Schädel von Livyatan melvillei im Naturkundemuseum von Lima (Ansicht von unten).

Zeitliches Auftreten
Mittleres Miozän (Serravallium)
13 bis 12 Mio. Jahre
Fundorte
  • Pisco-Formation (Peru)
Systematik
Höhere Säugetiere (Eutheria)
Laurasiatheria
Wale (Cetacea)
Zahnwale (Odontoceti)
Physeteroidea
Livyatan
Wissenschaftlicher Name
Livyatan
Lambert, Bianucci, Post, de Muizon, Salas-Gismondi, Urbina & Reumer, 2010
Art
  • Livyatan melvillei

Livyatan ist eine ausgestorbene Pottwalgattung aus dem mittleren Miozän vor 13 bis 12 Millionen Jahren. Die einzige bislang bekannte Art, Livyatan melvillei, wurde 2010 anhand eines zu 75 % erhaltenen Schädels und eines mit Zähnen besetzten Unterkiefervorderteils beschrieben. Die Fossilien wurden 2008 in der Pisco-Formation im südlichen Peru (35 km südwestlich von Ica) gefunden. Weitere Zahnfunde kamen in der Bahia-Inglesa-Formation im nördlichen Chile zu Tage.
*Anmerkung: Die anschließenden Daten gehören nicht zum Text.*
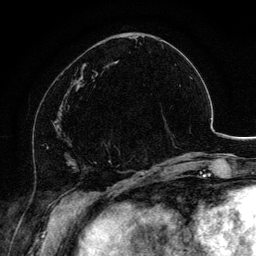
Breast MRI, one axial slice. Position 47 of 134 along the scan axis. Cropped to one breast. Dynamic contrast-enhanced series, time point 2 of 6 at this slice position (early post-contrast). 3 T. TE 4.2 ms, TR 7.9 ms. 1.2 mm slice thickness. 256 × 256 image matrix, field of view 170 × 170 mm. Female patient.
Structures marked on this image (semi-automatic segmentation, software-assisted and operator-edited):
- enhancing-tissue mask used for the functional tumour volume (all voxels passing the contrast-enhancement thresholds inside the analysis volume; usually the tumour): bounding box <103,142,120,154> (left, top, right, bottom; pixels)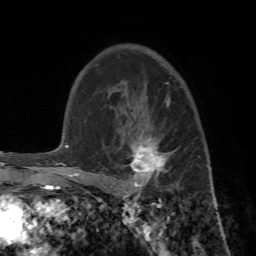
Breast MRI (dynamic contrast-enhanced), one axial slice. Position 48 of 72 along the scan axis. Cropped to one breast. Dynamic contrast-enhanced series, time point 2 of 7 at this slice position (early post-contrast). 1.5 T. TE 4.2 ms, TR 8.7 ms. 2.2 mm slice thickness. 256 × 256 image matrix. Female patient.
Annotated regions visible in this slice (semi-automatically segmented with operator editing):
- enhancing-tissue mask used for the functional tumour volume (all voxels passing the contrast-enhancement thresholds inside the analysis volume; usually the tumour): bounding box (x1, y1, x2, y2) in pixels: (89, 98, 200, 196)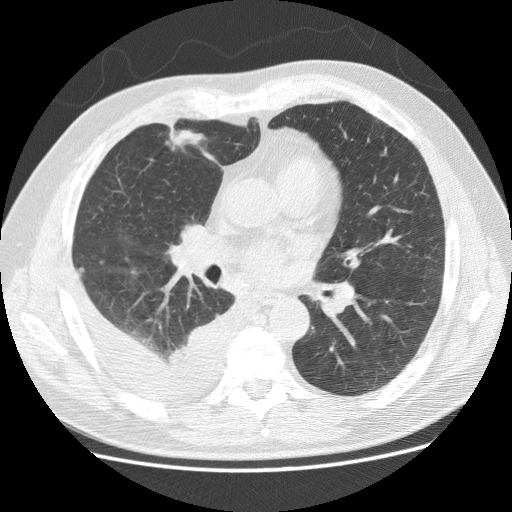
Low-dose screening chest CT, one axial slice. Slice 67 of 142 in the series (ordered by position). 120 kVp. Lung window (W 1500 / L -600 HU). 512 × 512 image matrix.
Annotated regions visible in this slice (outlined manually by an expert reader):
- lesion 1 (tumor, middle lobe of right lung): bounding box (x1, y1, x2, y2) in pixels: (167, 129, 205, 150)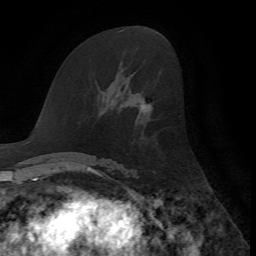
Breast MRI, one axial slice. Cropped to one breast. Dynamic contrast-enhanced series, time point 2 of 7 at this slice position (early post-contrast). 1.5 T. TE 4.2 ms, TR 8.7 ms. 2.2 mm slice thickness. 256 × 256 image matrix, field of view 180 × 180 mm. Female patient.
Structures marked on this image (semi-automatic segmentation, software-assisted and operator-edited):
- enhancing-tissue mask used for the functional tumour volume (all voxels passing the contrast-enhancement thresholds inside the analysis volume; usually the tumour): box from (x=141, y=101) to (x=150, y=112) px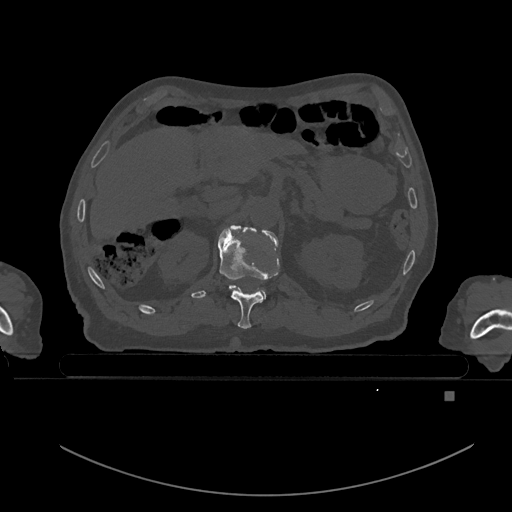
CT including the spine, one axial slice. Slice 6 of 969 in the series (ordered by position). Bone window (W 1800 / L 400 HU). 0.5 mm slice thickness. 512 × 512 image matrix. Patient: male, 82 years. Case-level facts recorded for this patient, not image findings: primary cancer: prostate; vertebrae with lytic lesions (as recorded): T11, T9, T8, T2.
Outlined on this slice (semi-automatic segmentation, software-assisted and operator-edited):
- T11 vertebra: bounding box [x1, y1, x2, y2] px = [218, 227, 279, 329]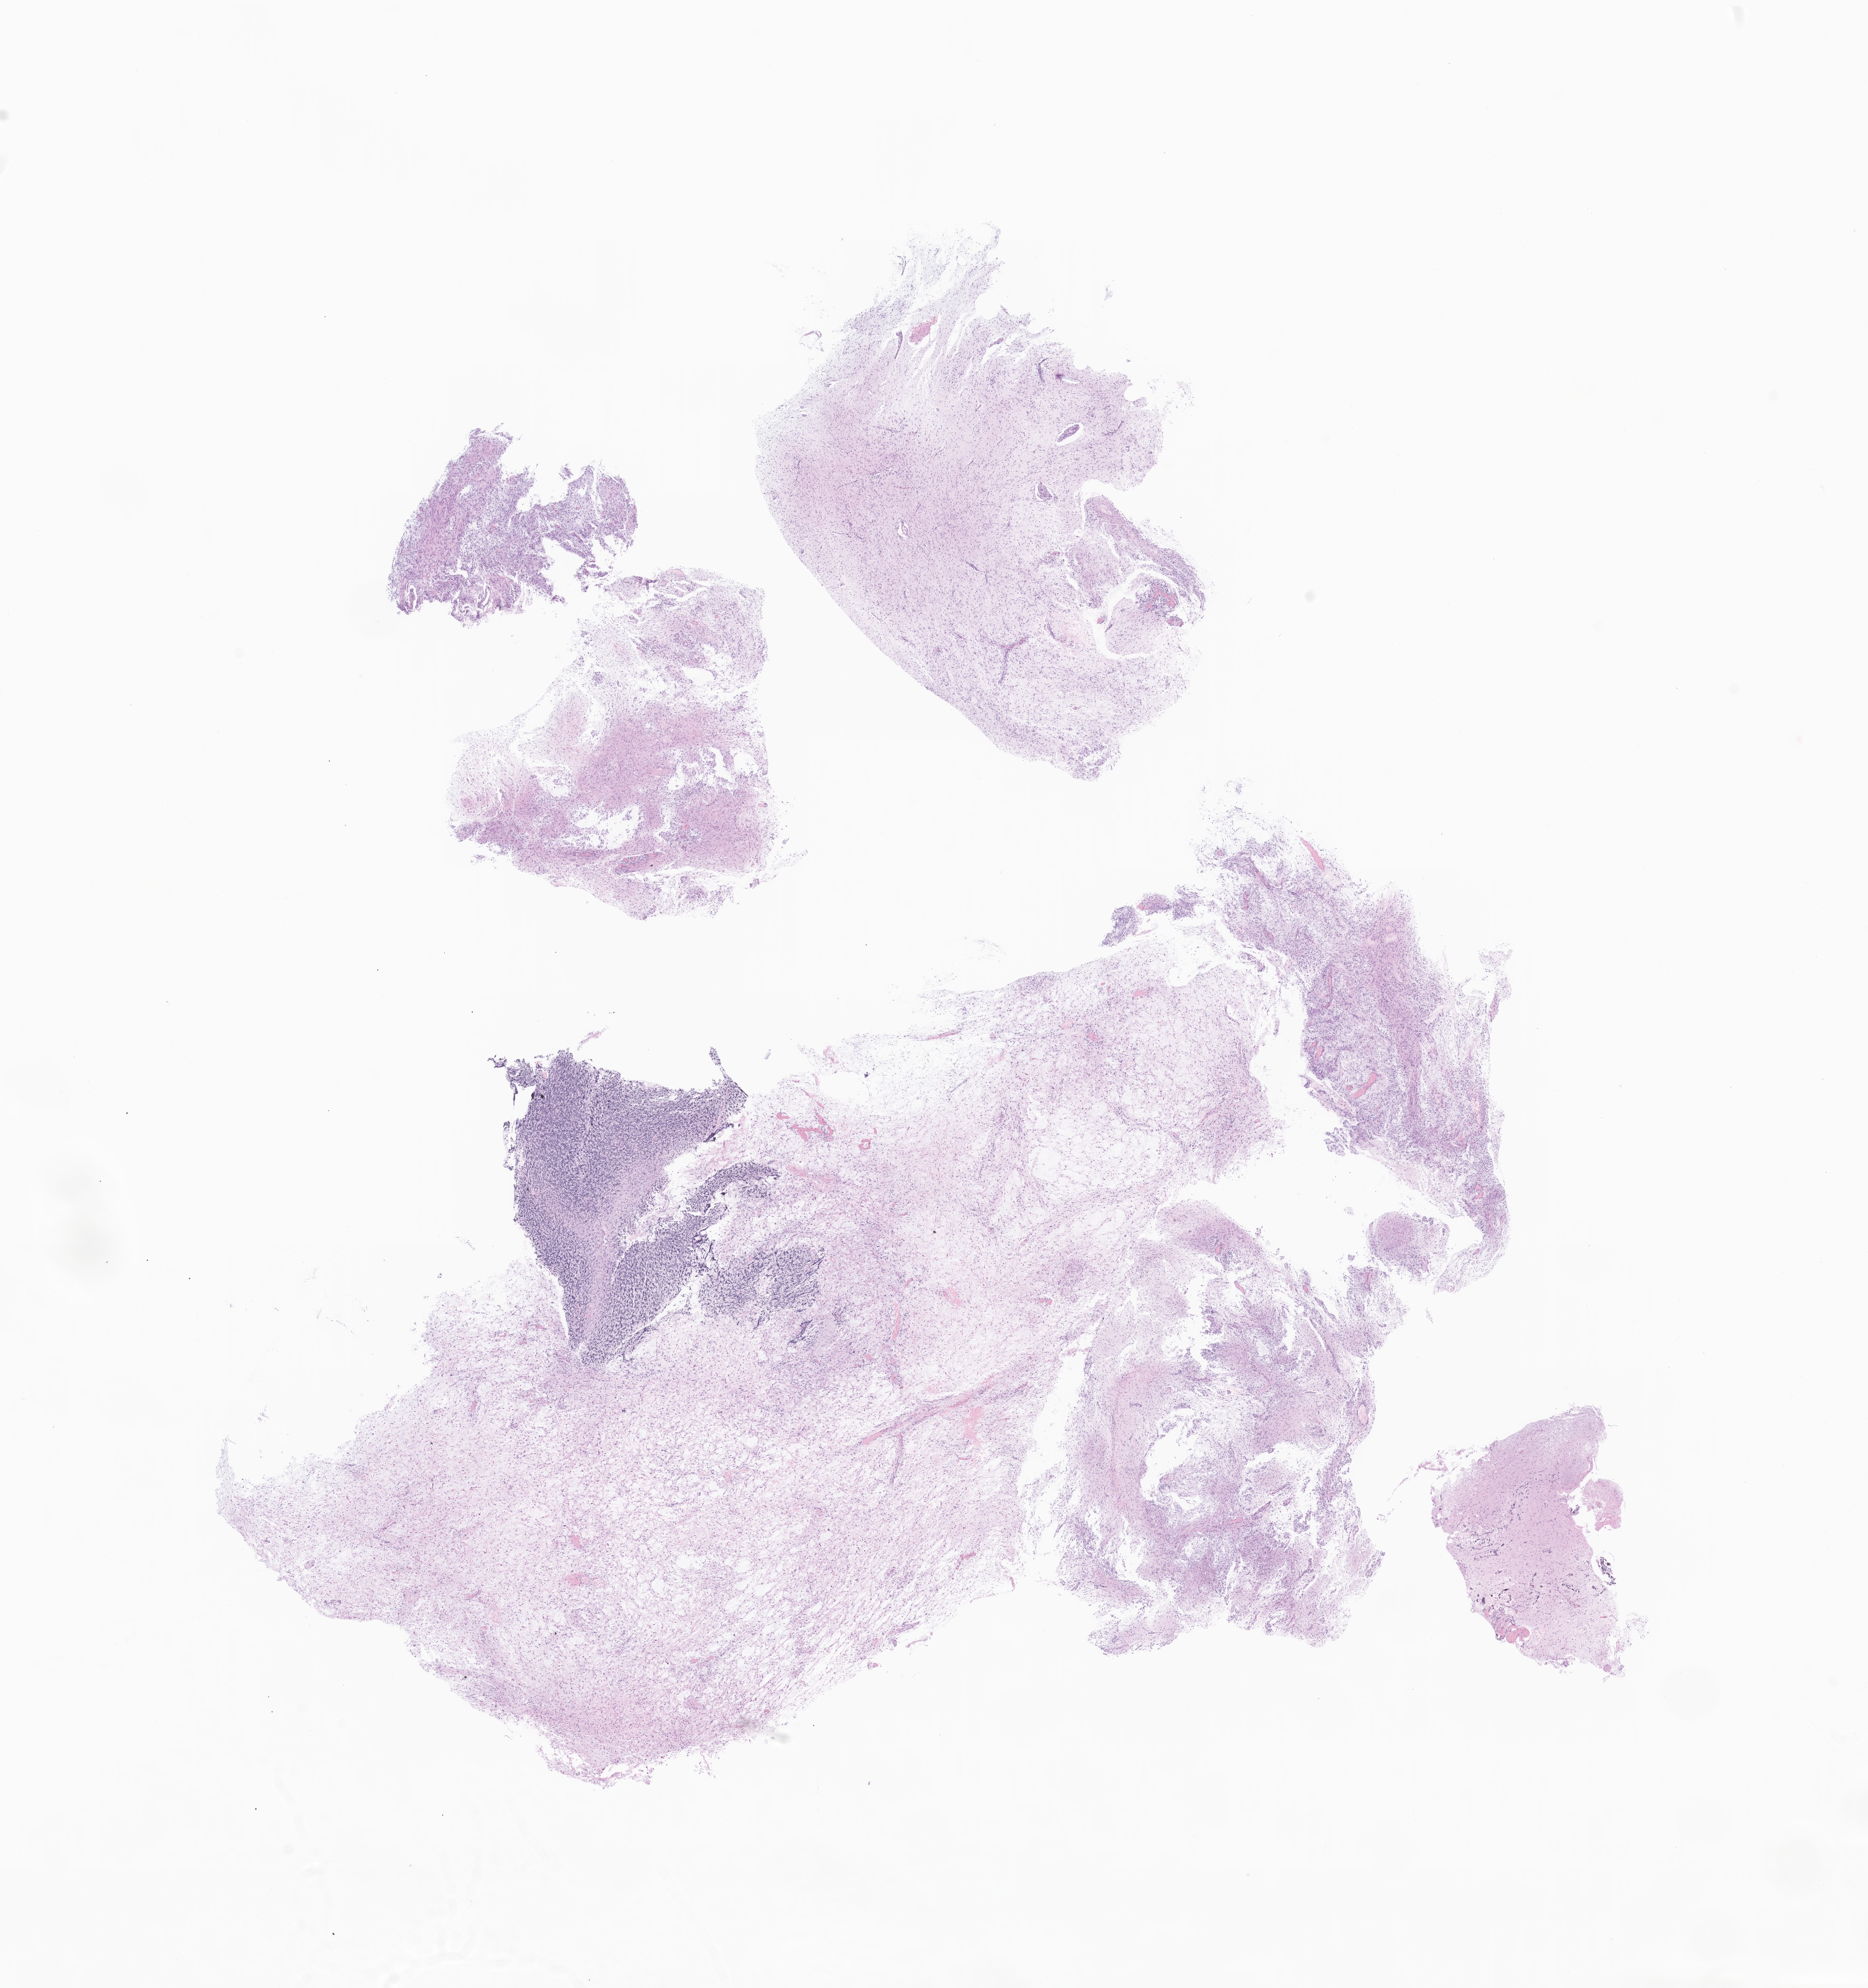
Hematoxylin and eosin (H&E) whole-slide image of tumor tissue from the brain, whole scanned area (about 15.9 x 16.9 mm) shown as a low-resolution overview, formalin-fixed paraffin-embedded section. Patient: male, age 200 months (16 years 8 months).
Diagnosis: Pilocytic astrocytoma.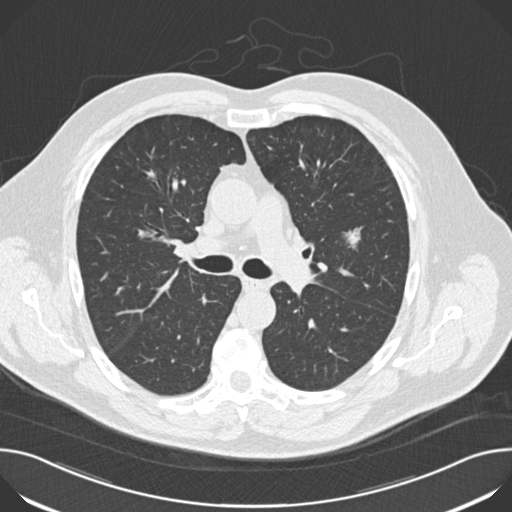
Low-dose screening chest CT, one axial slice; slice 109 of 174 in the series (ordered by position); reconstruction kernel B30f; lung window (W 1500 / L -600 HU); 512 × 512 image matrix.
Annotated regions visible in this slice (expert manual segmentation):
- lesion 1 (tumor, upper lobe of left lung): box from (x=346, y=227) to (x=362, y=248) px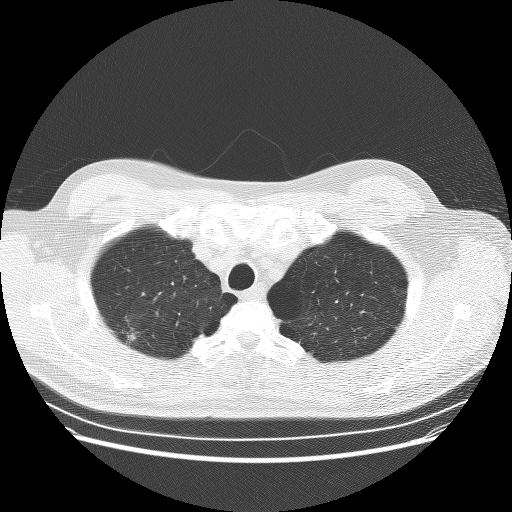
Low-dose screening chest CT, one axial slice. Slice 226 of 253 in the series (ordered by position). Reconstruction kernel BONE. 120 kVp. Lung window (W 1500 / L -600 HU). 512 × 512 image matrix, field of view 370 × 370 mm.
Outlined on this slice (manually delineated by an expert):
- lesion 1 (tumor, upper lobe of right lung): bounding box [x1, y1, x2, y2] px = [129, 334, 135, 340]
Die Gattung wurde nach dem biblisch-mythologischen Seeungeheuer Leviathan und die Art Livyatan melvillei nach dem Autor des Romans Moby Dick, Herman Melville, benannt. Da der Gattungsname Leviathan bereits 1841 eingeführt worden war (heute als Synonym für die Gattung Mammut Blumenbach, 1799 betrachtet), wurde der Gattungsname von den Beschreibern wenig später in die hebräische Form Livyatan geändert.

Merkmale

Der Schädel hat eine Länge von drei Metern und ist an der breitesten Stelle 1,9 Meter breit, die Zähne in Ober- und Unterkiefer erreichen einen Durchmesser von 8,1 bis 12,1 Zentimetern und eine Maximallänge von 36 Zentimetern. Die Zähne zusammen mit den Kieferknochen sind eines der größten Beißwerkzeuge eines Wirbeltiers und das größte bekannte eines Tetrapoden, das jemals gefunden wurde. In jedem Unterkieferast (Dentale) befinden sich elf tiefe Zahnfächer (Alveolen), in jedem Maxillare neun. Das Prämaxillare ist zahnlos. Mit Ausnahme einiger Individuen des Zwergpottwals hatte Livyatan damit von allen Pottwalverwandten die wenigsten Zähne.[1] Ein Zahnfund aus dem nördlichen Chile weist eine Länge von 32,2 Zentimetern bei einem Durchmesser von 10,9 cm auf. Die Spitze steht außerhalb der Zahnachse.[2]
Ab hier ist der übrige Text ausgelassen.